There are certainly cases in which sexual harassment does have to do with an attraction between the two parties – or at least a one-way attraction. For example, a CEO may be attracted to his secretary and make inappropriate comments based on that.
But, in a lot of cases, attraction has almost nothing to do with it. People will sometimes claim that they weren’t harassing an employee because they don’t feel any physical attraction toward them, but this is not an excuse. Harassment certainly happens anyway. But why does it happen?
It is often about power
In many situations, the issue is really about power. The individual who is being harassed is usually in a lower position of power, while the person who is harassing them holds some sort of influence over them.

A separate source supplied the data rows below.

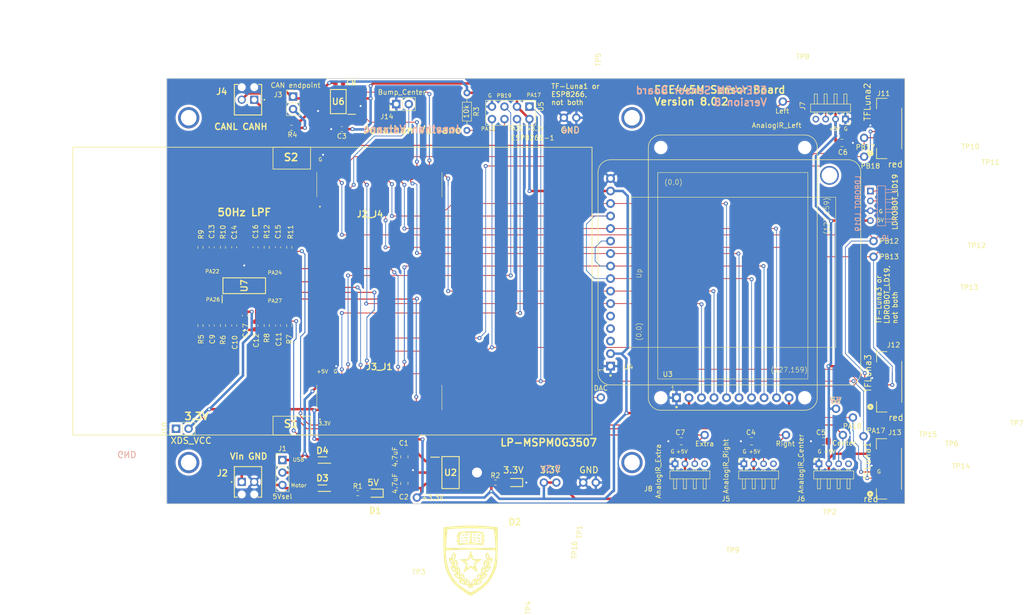
<source format=kicad_pcb>
(kicad_pcb
	(version 20241229)
	(generator "pcbnew")
	(generator_version "9.0")
	(general
		(thickness 1.6)
		(legacy_teardrops no)
	)
	(paper "A4")
	(title_block
		(title "ECE445M Sensor Board")
		(date "2025-12-01")
		(rev "v8.0.2")
		(company "The University of Texas at Austin")
		(comment 1 "Jonathan Valvano")
	)
	(layers
		(0 "F.Cu" signal)
		(2 "B.Cu" signal)
		(9 "F.Adhes" user "F.Adhesive")
		(11 "B.Adhes" user "B.Adhesive")
		(13 "F.Paste" user)
		(15 "B.Paste" user)
		(5 "F.SilkS" user "F.Silkscreen")
		(7 "B.SilkS" user "B.Silkscreen")
		(1 "F.Mask" user)
		(3 "B.Mask" user)
		(17 "Dwgs.User" user "User.Drawings")
		(19 "Cmts.User" user "User.Comments")
		(21 "Eco1.User" user "User.Eco1")
		(23 "Eco2.User" user "User.Eco2")
		(25 "Edge.Cuts" user)
		(27 "Margin" user)
		(31 "F.CrtYd" user "F.Courtyard")
		(29 "B.CrtYd" user "B.Courtyard")
		(35 "F.Fab" user)
		(33 "B.Fab" user)
		(39 "User.1" user)
		(41 "User.2" user)
		(43 "User.3" user)
		(45 "User.4" user)
		(47 "User.5" user)
		(49 "User.6" user)
		(51 "User.7" user)
		(53 "User.8" user)
		(55 "User.9" user)
	)
	(setup
		(stackup
			(layer "F.SilkS"
				(type "Top Silk Screen")
			)
			(layer "F.Paste"
				(type "Top Solder Paste")
			)
			(layer "F.Mask"
				(type "Top Solder Mask")
				(thickness 0.01)
			)
			(layer "F.Cu"
				(type "copper")
				(thickness 0.035)
			)
			(layer "dielectric 1"
				(type "core")
				(thickness 1.51)
				(material "FR4")
				(epsilon_r 4.5)
				(loss_tangent 0.02)
			)
			(layer "B.Cu"
				(type "copper")
				(thickness 0.035)
			)
			(layer "B.Mask"
				(type "Bottom Solder Mask")
				(thickness 0.01)
			)
			(layer "B.Paste"
				(type "Bottom Solder Paste")
			)
			(layer "B.SilkS"
				(type "Bottom Silk Screen")
			)
			(copper_finish "None")
			(dielectric_constraints no)
		)
		(pad_to_mask_clearance 0)
		(allow_soldermask_bridges_in_footprints no)
		(tenting front back)
		(pcbplotparams
			(layerselection 0x00000000_00000000_55555555_5755f5ff)
			(plot_on_all_layers_selection 0x00000000_00000000_00000000_00000000)
			(disableapertmacros no)
			(usegerberextensions yes)
			(usegerberattributes no)
			(usegerberadvancedattributes no)
			(creategerberjobfile no)
			(dashed_line_dash_ratio 12.000000)
			(dashed_line_gap_ratio 3.000000)
			(svgprecision 4)
			(plotframeref no)
			(mode 1)
			(useauxorigin no)
			(hpglpennumber 1)
			(hpglpenspeed 20)
			(hpglpendiameter 15.000000)
			(pdf_front_fp_property_popups yes)
			(pdf_back_fp_property_popups yes)
			(pdf_metadata yes)
			(pdf_single_document no)
			(dxfpolygonmode yes)
			(dxfimperialunits yes)
			(dxfusepcbnewfont yes)
			(psnegative no)
			(psa4output no)
			(plot_black_and_white yes)
			(sketchpadsonfab no)
			(plotpadnumbers no)
			(hidednponfab no)
			(sketchdnponfab yes)
			(crossoutdnponfab yes)
			(subtractmaskfromsilk yes)
			(outputformat 1)
			(mirror no)
			(drillshape 0)
			(scaleselection 1)
			(outputdirectory "plots/")
		)
	)
	(net 0 "")
	(net 1 "GND")
	(net 2 "+3V3")
	(net 3 "PB9")
	(net 4 "PB15")
	(net 5 "PB8")
	(net 6 "PB7")
	(net 7 "PB6")
	(net 8 "PA13")
	(net 9 "+5V")
	(net 10 "unconnected-(J6-nc-Pad4)")
	(net 11 "PA25")
	(net 12 "PA8")
	(net 13 "PA26")
	(net 14 "PB24")
	(net 15 "PA27")
	(net 16 "PB2")
	(net 17 "PB3")
	(net 18 "PB12")
	(net 19 "PB17")
	(net 20 "PB0")
	(net 21 "PB16")
	(net 22 "PB19")
	(net 23 "PA22")
	(net 24 "PB18")
	(net 25 "PA18")
	(net 26 "PA24")
	(net 27 "PA17")
	(net 28 "PA16")
	(net 29 "PA15")
	(net 30 "PB4")
	(net 31 "PB1")
	(net 32 "PA28")
	(net 33 "PA31")
	(net 34 "PB20")
	(net 35 "PB13")
	(net 36 "PA10")
	(net 37 "Net-(D1-A)")
	(net 38 "Net-(D2-A)")
	(net 39 "/Microcontroller/VIN")
	(net 40 "PB23")
	(net 41 "/Microcontroller/VBUS")
	(net 42 "PA11")
	(net 43 "PA12")
	(net 44 "unconnected-(H1-Hole-Pad1)")
	(net 45 "unconnected-(H2-Hole-Pad1)")
	(net 46 "unconnected-(H3-Hole-Pad1)")
	(net 47 "unconnected-(H4-Hole-Pad1)")
	(net 48 "unconnected-(J11-M1-Pad7)")
	(net 49 "unconnected-(J11-nc-Pad5)")
	(net 50 "unconnected-(J11-nc-Pad6)")
	(net 51 "unconnected-(J11-M2-Pad8)")
	(net 52 "unconnected-(J7-nc-Pad4)")
	(net 53 "Net-(J3-B)")
	(net 54 "unconnected-(J8-nc-Pad4)")
	(net 55 "Net-(U5-Ch_PD)")
	(net 56 "unconnected-(J5-nc-Pad4)")
	(net 57 "unconnected-(U4-Pin5-Pad5)")
	(net 58 "unconnected-(U4-Pin4-Pad4)")
	(net 59 "unconnected-(U4-Pin3-Pad3)")
	(net 60 "/CAN Interface/CANH")
	(net 61 "/CAN Interface/CANL")
	(net 62 "unconnected-(J12-M2-Pad8)")
	(net 63 "unconnected-(J12-nc-Pad6)")
	(net 64 "unconnected-(J12-nc-Pad5)")
	(net 65 "unconnected-(J12-M1-Pad7)")
	(net 66 "unconnected-(J13-M1-Pad7)")
	(net 67 "unconnected-(J13-nc-Pad5)")
	(net 68 "unconnected-(J13-nc-Pad6)")
	(net 69 "unconnected-(J13-M2-Pad8)")
	(net 70 "Net-(C9-Pad1)")
	(net 71 "Net-(U7-+IN_A)")
	(net 72 "Right")
	(net 73 "Net-(C11-Pad2)")
	(net 74 "Net-(U7-+IN_B)")
	(net 75 "Extra")
	(net 76 "Net-(C13-Pad1)")
	(net 77 "Net-(U7-+IN_D)")
	(net 78 "Net-(C15-Pad2)")
	(net 79 "Net-(U7-+IN_C)")
	(net 80 "Center")
	(net 81 "Left")
	(net 82 "unconnected-(J2_J4-Pad10)")
	(net 83 "unconnected-(J10-A-Pad1)")
	(footprint "ECE445L:C_0805_2012Metric" (layer "F.Cu") (at 97.79 109.855 -90))
	(footprint "RSLK2:R_0603_1608Metric" (layer "F.Cu") (at 74.422 67.31 90))
	(footprint "ECE445L:R_Axial_DIN0204_L3.6mm_D1.6mm_P7.62mm_Horizontal" (layer "F.Cu") (at 110.49 35.941 -90))
	(footprint "ECE445L:PinHeader_1x02_P2.54mm_Vertical" (layer "F.Cu") (at 75.184 36.7))
	(footprint "LOGO" (layer "F.Cu") (at 112.067425 131.369807))
	(footprint "ECE445L:Testpoint_1x1" (layer "F.Cu") (at 193.04 66.04))
	(footprint "ECE445L:C_0603_1608Metric" (layer "F.Cu") (at 85.09 43.307 180))
	(footprint "ECE445L:PinHeader_1x04_P2.00mm_Horizontal" (layer "F.Cu") (at 172.72 111.252 -90))
	(footprint "ECE445L:Testpoint_1x1" (layer "F.Cu") (at 191.135 48.895))
	(footprint "ECE445L:Testpoint_1x1" (layer "F.Cu") (at 158.75 105.41))
	(footprint "ECE445L:CONN_SM06B-GHS-TB_JST" (layer "F.Cu") (at 196.160699 112.289999 90))
	(footprint "ECE445L:C_0805_2012Metric" (layer "F.Cu") (at 168.275 106.68 180))
	(footprint "RSLK2:R_0603_1608Metric" (layer "F.Cu") (at 69.85 67.31 -90))
	(footprint "RSLK2:R_0603_1608Metric" (layer "F.Cu") (at 60.96 67.31 -90))
	(footprint "ECE445L:Testpoint_1x1" (layer "F.Cu") (at 186.817 105.41))
	(footprint "ECE445L:SOT230P700X180-4N" (layer "F.Cu") (at 107.163 113.044))
	(footprint "ECE445L:Testpoint_1x1" (layer "F.Cu") (at 191.135 45.085))
	(footprint "ECE319K:Testpoint_1x02_P2.54mm" (layer "F.Cu") (at 126.111 115.062 90))
	(footprint "RSLK2:R_0603_1608Metric" (layer "F.Cu") (at 56.388 83.185 -90))
	(footprint "ECE445L:R_0603_1608Metric" (layer "F.Cu") (at 88.329 117.221))
	(footprint "ECE445L:C_0805_2012Metric" (layer "F.Cu") (at 186.629 46.101))
	(footprint "ECE445L:Testpoint_1x1" (layer "F.Cu") (at 174.625 37.719))
	(footprint "ECE445L:C_0603_1608Metric" (layer "F.Cu") (at 58.674 83.185 90))
	(footprint "ECE445L:PinHeader_1x04_P2.00mm_Horizontal" (layer "F.Cu") (at 181.325 41.275 90))
	(footprint "ECE445L:CONN_SM06B-GHS-TB_JST" (layer "F.Cu") (at 196.215 43.18 90))
	(footprint "RSLK2:R_0603_1608Metric" (layer "F.Cu") (at 74.422 83.185 -90))
	(footprint "ECE445L:C_0603_1608Metric" (layer "F.Cu") (at 72.136 83.185 -90))
	(footprint "ECE445L:Testpoint_1x1" (layer "F.Cu") (at 188.849 101.854))
	(footprint "ECE319K:adafruit_st7735r" (layer "F.Cu") (at 164.465 72.444475))
	(footprint "ECE445L:SOD2513X110N" (layer "F.Cu") (at 81.153 116.205 180))
	(footprint "ECE445L:PinHeader_1x02_P2.54mm_Vertical" (layer "F.Cu") (at 96.139 38.227 90))
	(footprint "ECE445L:PinHeader_2x04_P2.54mm_Vertical" (layer "F.Cu") (at 123.19 38.735 -90))
	(footprint "ECE445L:C_0603_1608Metric"
		(layer "F.Cu")
		(uuid "54f0e7d3-110d-4eea-b74a-a422d9f07219")
		(at 67.564 83.185 -90)
		(descr "Capacitor SMD 0603 (1608 Metric), square (rectangular) end terminal, IPC_7351 nominal, (Body size source: IPC-SM-782 page 76, https://www.pcb-3d.com/wordpress/wp-content/uploads/ipc-sm-782a_amendment_1_and_2.pdf), generated with kicad-footprint-generator")
		(tags "capacitor")
		(property "Reference" "C12"
			(at 3.035 -0.127 90)
			(layer "F.SilkS")
			(uuid "c31949fd-9987-42ea-b799-c23a350bb5b5")
			(effects
				(font
					(size 1 1)
					(thickness 0.15)
				)
			)
		)
		(property "Value" "220nF"
			(at 0.749 25.273 90)
			(layer "F.Fab")
			(uuid "e141e35c-a81b-41b9-88ea-99afe3417d18")
			(effects
				(font
					(size 1 1)
					(thickness 0.15)
				)
			)
		)
		(property "Datasheet" "~"
			(at 0 0 90)
			(layer "F.Fab")
			(hide yes)
			(uuid "023b6a6a-8345-4c5f-b974-b9548a629da6")
			(effects
				(font
					(size 1.27 1.27)
					(thickness 0.15)
				)
			)
		)
		(property "Description" "Unpolarized capacitor"
			(at 0 0 90)
			(layer "F.Fab")
			(hide yes)
			(uuid "06af8651-5cc7-4dcf-84fb-572ce2bb9259")
			(effects
				(font
					(size 1.27 1.27)
					(thickness 0.15)
				)
			)
		)
		(property "LCSC" "C5186689"
			(at 0 0 270)
			(unlocked yes)
			(layer "F.Fab")
			(hide yes)
			(uuid "2d71d782-3308-4bf2-a5dd-dbb7f8b5fcb1")
			(effects
				(font
					(size 0.8 0.8)
					(thickness 0.15)
				)
			)
		)
		(property ki_fp_filters "C_*")
		(path "/47a27932-8d9b-4841-b90a-6c82ae4e9067/cb318a1b-ab9d-4f33-9d97-7bec500dfcce")
		(sheetname "/Sensor Circuits/")
		(sheetfile "Sensor.kicad_sch")
		(attr smd)
		(fp_line
			(start -0.14058 0.51)
			(end 0.14058 0.51)
			(stroke
				(width 0.12)
				(type solid)
			)
			(layer "F.SilkS")
			(uuid "a6a3920f-c8d5-459e-a915-8989386d3444")
		)
		(fp_line
			(start -0.14058 -0.51)
			(end 0.14058 -0.51)
			(stroke
				(width 0.12)
				(type solid)
			)
			(layer "F.SilkS")
			(uuid "6e5c06a7-4dc6-4296-ac21-66e481fd0e71")
		)
		(fp_line
			(start -1.48 0.73)
			(end -1.48 -0.73)
			(stroke
				(width 0.05)
				(type solid)
			)
			(layer "F.CrtYd")
			(uuid "b23160d6-252d-4203-9d37-f6038bc75cbb")
		)
		(fp_line
			(start 1.48 0.73)
			(end -1.48 0.73)
			(stroke
				(width 0.05)
				(type solid)
			)
			(layer "F.CrtYd")
	
... [619740 chars truncated]
</source>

In the example above, the CEO may still harass the secretary even if they don’t actually want any sort of relationship with them. The CEO may just see this as a way to demonstrate their position of power at the company. This may make them feel like they are in charge and that they can treat people any way that they want.
Naturally, this is also the reason for a lot of other types of harassment. It may not even be sexual nature. Many people face workplace bullying, for instance, because of power dynamics. Others find themselves discriminated against or harassed because of their religion or their race. But, at the heart of all these instances, you will often find that there is a major difference in the perceived level of power or influence that the individuals have.
Of course, none of this makes it right, so make sure that you know exactly what options you have if you’re facing harassment or discrimination at work.